Eine konkrete Antwort, warum die polizeilichen Aktivitäten im Zuge der EM an Fahrt aufgenommen zu haben scheinen, erhält man vom NRW Innenministerium nicht. Man werde gegen Störer, die die öffentliche Sicherheit und Ordnung beeinträchtigen, konsequent vorgehen , heißt es.
Die Polizei NRW werde im Zuge der Europameisterschaft auch mit Kolleginnen und Kollegen aus dem europäischen Ausland zusammenarbeiten und bereite sich entsprechend vor. Laut Sprecher des Innenministeriums NRW zählen zu den Maßnahmen „unter anderem präventiv polizeiliche Maßnahmen gegen potenzielle Störer, die in Deutschland, aber auch bereits in den potenziellen Teilnehmerstaaten getroffen werden, damit gewaltbereite Störer gar nicht erst nach Deutschland einreisen können.“
Was das konkret bedeutet lässt er offen.
Die Fanhilfen dagegen vermuten, dass die Polizei den Ligaalltag bewusst zur Vorbereitung und auch Abschreckung nutzt:
„Denn Bilder wie aus Frankfurt oder St. Pauli werden auch außerhalb von Deutschland wahrgenommen. Die Polizei sieht uns Fans somit nicht nur als Spielball an, mit denen man es ja ruhig machen kann, sondern auch als Mittel zum Zweck.
Daher ist die Arbeit von Fanhilfen auch so wichtig, um genau solche völlig aus dem Ruder gelaufenen Entwicklungen aufzuzeigen.“
Ob die Maßnahmen und Taktiken nach der EURO24 wieder zurückgefahren werden, wird dagegen bezweifelt.

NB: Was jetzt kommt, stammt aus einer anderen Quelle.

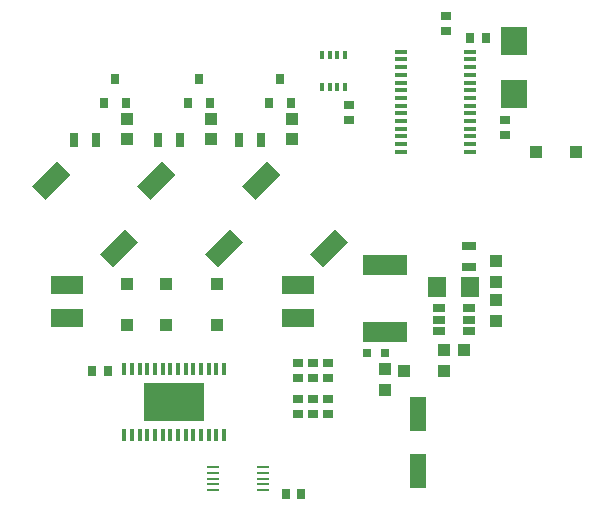
<source format=gtp>
G75*
G70*
%OFA0B0*%
%FSLAX24Y24*%
%IPPOS*%
%LPD*%
%AMOC8*
5,1,8,0,0,1.08239X$1,22.5*
%
%ADD10R,0.0394X0.0433*%
%ADD11R,0.0433X0.0433*%
%ADD12R,0.0315X0.0472*%
%ADD13R,0.1181X0.0630*%
%ADD14R,0.0354X0.0276*%
%ADD15R,0.0276X0.0354*%
%ADD16R,0.1063X0.0630*%
%ADD17R,0.0551X0.1181*%
%ADD18R,0.0138X0.0413*%
%ADD19R,0.2047X0.1260*%
%ADD20R,0.0315X0.0354*%
%ADD21R,0.0394X0.0272*%
%ADD22R,0.0433X0.0394*%
%ADD23R,0.1496X0.0669*%
%ADD24R,0.0630X0.0709*%
%ADD25R,0.0315X0.0315*%
%ADD26R,0.0472X0.0315*%
%ADD27R,0.0394X0.0098*%
%ADD28R,0.0165X0.0315*%
%ADD29R,0.0390X0.0120*%
%ADD30R,0.0500X0.0250*%
%ADD31R,0.0900X0.0960*%
D10*
X011262Y017109D03*
X011262Y017778D03*
X014060Y017778D03*
X014060Y017109D03*
X016760Y017109D03*
X016760Y017778D03*
X023560Y013028D03*
X023560Y012359D03*
X023560Y011728D03*
X023560Y011059D03*
X019860Y009428D03*
X019860Y008759D03*
D11*
X020490Y009393D03*
X021829Y009393D03*
X014260Y010924D03*
X014260Y012263D03*
X012560Y012263D03*
X011260Y012263D03*
X011260Y010924D03*
X012560Y010924D03*
X024890Y016693D03*
X026229Y016693D03*
D12*
X015714Y017093D03*
X015005Y017093D03*
X013014Y017093D03*
X012305Y017093D03*
X010214Y017093D03*
X009505Y017093D03*
D13*
G36*
X009371Y015915D02*
X008538Y015082D01*
X008093Y015527D01*
X008926Y016360D01*
X009371Y015915D01*
G37*
G36*
X011626Y013660D02*
X010793Y012827D01*
X010348Y013272D01*
X011181Y014105D01*
X011626Y013660D01*
G37*
G36*
X012871Y015915D02*
X012038Y015082D01*
X011593Y015527D01*
X012426Y016360D01*
X012871Y015915D01*
G37*
G36*
X015126Y013660D02*
X014293Y012827D01*
X013848Y013272D01*
X014681Y014105D01*
X015126Y013660D01*
G37*
G36*
X016371Y015915D02*
X015538Y015082D01*
X015093Y015527D01*
X015926Y016360D01*
X016371Y015915D01*
G37*
G36*
X018626Y013660D02*
X017793Y012827D01*
X017348Y013272D01*
X018181Y014105D01*
X018626Y013660D01*
G37*
D14*
X017960Y009649D03*
X017960Y009137D03*
X017460Y009137D03*
X016960Y009137D03*
X016960Y009649D03*
X017460Y009649D03*
X017460Y008449D03*
X016960Y008449D03*
X016960Y007937D03*
X017460Y007937D03*
X017960Y007937D03*
X017960Y008449D03*
X023860Y017237D03*
X023860Y017749D03*
X021900Y020697D03*
X021900Y021209D03*
X018660Y018249D03*
X018660Y017737D03*
D15*
X010104Y009393D03*
X010615Y009393D03*
X016554Y005293D03*
X017065Y005293D03*
X022704Y020493D03*
X023215Y020493D03*
D16*
X016960Y012244D03*
X016960Y011142D03*
X009260Y011142D03*
X009260Y012244D03*
D17*
X020960Y007938D03*
X020960Y006048D03*
D18*
X014496Y007253D03*
X014240Y007253D03*
X013984Y007253D03*
X013728Y007253D03*
X013472Y007253D03*
X013216Y007253D03*
X012960Y007253D03*
X012704Y007253D03*
X012449Y007253D03*
X012193Y007253D03*
X011937Y007253D03*
X011681Y007253D03*
X011425Y007253D03*
X011169Y007253D03*
X011169Y009438D03*
X011425Y009438D03*
X011681Y009438D03*
X011937Y009438D03*
X012193Y009438D03*
X012449Y009438D03*
X012704Y009438D03*
X012960Y009438D03*
X013216Y009438D03*
X013472Y009438D03*
X013728Y009438D03*
X013984Y009438D03*
X014240Y009438D03*
X014496Y009438D03*
D19*
X012832Y008346D03*
D20*
X013285Y018300D03*
X014034Y018300D03*
X013660Y019126D03*
X015985Y018300D03*
X016734Y018300D03*
X016360Y019126D03*
X011234Y018300D03*
X010485Y018300D03*
X010860Y019126D03*
D21*
X021648Y011467D03*
X021648Y011093D03*
X021648Y010719D03*
X022671Y010719D03*
X022671Y011093D03*
X022671Y011467D03*
D22*
X022494Y010093D03*
X021825Y010093D03*
D23*
X019860Y010667D03*
X019860Y012911D03*
D24*
X021608Y012193D03*
X022711Y012193D03*
D25*
X019855Y009993D03*
X019264Y009993D03*
D26*
X022660Y012839D03*
X022660Y013548D03*
D27*
X015791Y006187D03*
X015791Y005990D03*
X015791Y005793D03*
X015791Y005596D03*
X015791Y005400D03*
X014128Y005400D03*
X014128Y005596D03*
X014128Y005793D03*
X014128Y005990D03*
X014128Y006187D03*
D28*
X017766Y018841D03*
X018022Y018841D03*
X018278Y018841D03*
X018534Y018841D03*
X018534Y019904D03*
X018278Y019904D03*
X018022Y019904D03*
X017766Y019904D03*
D29*
X020411Y020017D03*
X020411Y019761D03*
X020411Y019505D03*
X020411Y019249D03*
X020411Y018993D03*
X020411Y018737D03*
X020411Y018481D03*
X020411Y018225D03*
X020411Y017969D03*
X020411Y017714D03*
X020411Y017458D03*
X020411Y017202D03*
X020411Y016946D03*
X020411Y016690D03*
X022708Y016690D03*
X022708Y016946D03*
X022708Y017202D03*
X022708Y017458D03*
X022708Y017714D03*
X022708Y017969D03*
X022708Y018225D03*
X022708Y018481D03*
X022708Y018737D03*
X022708Y018993D03*
X022708Y019249D03*
X022708Y019505D03*
X022708Y019761D03*
X022708Y020017D03*
D30*
X024160Y020206D03*
X024160Y020530D03*
X024160Y018780D03*
X024160Y018456D03*
D31*
X024160Y018618D03*
X024160Y020368D03*
M02*

</source>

Die WM 2006 sei da ein mahnendes Beispiel. „Der Ausbau der Polizeidatenbanken, die dauerhafte Videoüberwachung oder auch die verstärkte Anwendung von Aufenthaltsverboten gegen Fußballfans wurden nach dem Turnier nicht zurückgenommen.
Ganz im Gegenteil.“
Was unter dem Strich bleibt, sind derzeit stark verhärtete Fronten.
Wegen vermeintlicher Kleinigkeiten eskalieren Polizeieinsätze, werden hunderte von Fans stundenlang festgehalten, werde Blöcke gestürmt und dutzende Personen durch Pfefferspray verletzt. Eine Verhältnismäßigkeit sucht man oft vergebens.
Dabei dürfte auch unter den allermeisten Fans durchaus Konsens bestehen, dass die Polizei bei Straftaten einschreiten muss.
Die Frage ist aber auf welchem Wege und ob die totale Eskalation wirklich im Sinne aller Beteiligten ist.
Denn auch die Beamten wollen genauso gesund und unversehrt nach Hause wie die allermeisten Fussballfans, die eben keine Straftäter sind.
Und so bleibt häufig die Vorfreude auf das Sommermärchen getrübt. Die oben angeführten Beispiele zeigen deutlich, dass man kein Mitglied der aktiven Fanszenen sein muss um in den zweifelhaften Genuss einer polizeilichen Großmaßnahme zu kommen.
Es reicht schon aus im selben Zug zu sitzen.
Und nur in aller Deutlichkeit: Auch als Mitglied der aktiven Fanszene oder einer Ultragruppe ist man nicht automatisch Straftäter und muss sich wie ein solcher behandeln lassen.
Die Mittel und Wege des Rechtstaates enden nicht bei der Mitgliedschaft in einer Fangruppe.
Trotz aller negativen Vorzeichen bleibt zu hoffen, dass die Endphase der Saison hier nicht zu noch drastischeren Bildern führen wird.
Gerade die Emotionen im Abstiegskampf und den Relegationsspielen könnten Treibladungen für Eskalationen auf beiden Seiten sein, die wir alle definitiv nicht wollen.